> TEXTO EXTRAÍDO

= = = =

Entretanto, “dentro de la fragua el niño / tiene los ojos cerrados”. Parece que durmiera y que esto lo hubiera logrado la luna con su arrullo maternal.

Sólo que el tercero y último acto desata la confusión al comprobarse que el niño, cuando hablaba con la luna, estaba enfermo, agonizante, con una fiebre intensa, y que ahora no está dormido sino muerto. “Por el cielo va la luna / con un niño de la mano”, señala el poeta. Va al cielo, podría pensarse con algún sentido religioso.

Los gitanos, por su parte, “dentro de la fragua lloran, / dando gritos…”.

“El aire la vela, vela. / El aire la está velando”, son los versos finales, con lo cual el aire se transforma en personaje central, siguiendo al niño en su vuelo y participando, con su abrazo postrero al pequeño gitano, en este triste acto de velación.

= = = =

> REQUISITOS DEL EJERCICIO
Prosigue el comentario sobre el poema del niño gitano y la luna desde el punto en que termina. El listado no interviene para nada en esto.

> DATOS
= = = =

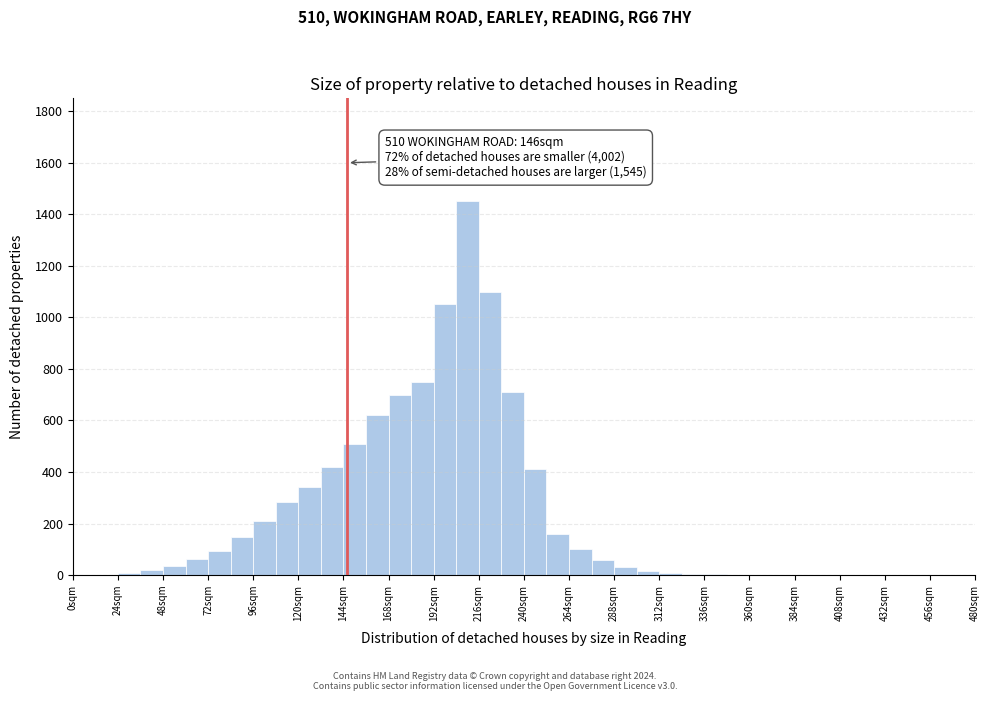

Around what value on the x-axis is the tallest bar? Give the approximate position of its centre, as read against the axis.

210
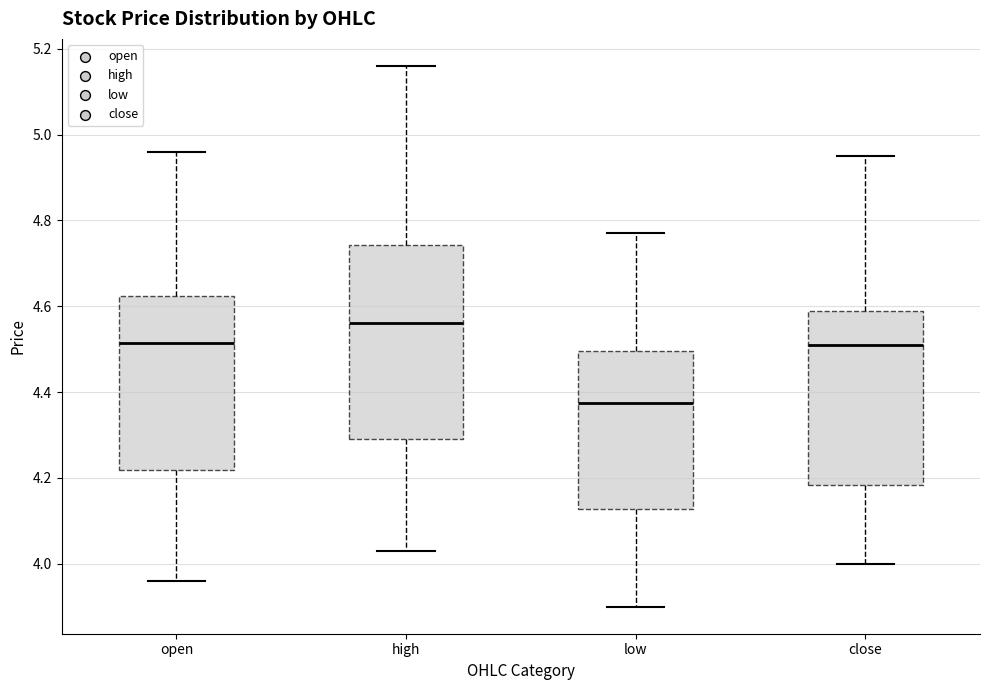

Which box's median line is the highest?

high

= = = =

> RESPUESTA ESCRITA
(Se cierra el telón. Silencio. No se escuchan aplausos sino suspiros y llanto).

Romance de la luna, luna

De Federico García Lorca

La luna vino a la fragua

con su polizón de nardos.

El niño la mira, mira.

El niño la está mirando.

En el aire conmovido

mueve la luna sus brazos

y enseña, lúbrica y pura,

sus senos de duro estaño.

Huye luna, luna, luna.

Si vinieran los gitanos,

harían con tu corazón

collares y anillos blancos.

Niño, déjame que baile.

Cuando vengan los gitanos,

te encontrarán sobre el yunque

con los ojillos cerrados.

Huye luna, luna, luna,

que ya siento sus caballos.

Niño, déjame, no pises

mi blancor almidonado.

 

El jinete se acercaba

tocando el tambor del llano.

Dentro de la fragua el niño

tiene los ojos cerrados.

Por el olivar venían,

bronce y sueño, los gitanos.

Las cabezas levantadas

y los ojos entornados.

 

Cómo canta la zumaya,

¡ay, cómo canta en el árbol!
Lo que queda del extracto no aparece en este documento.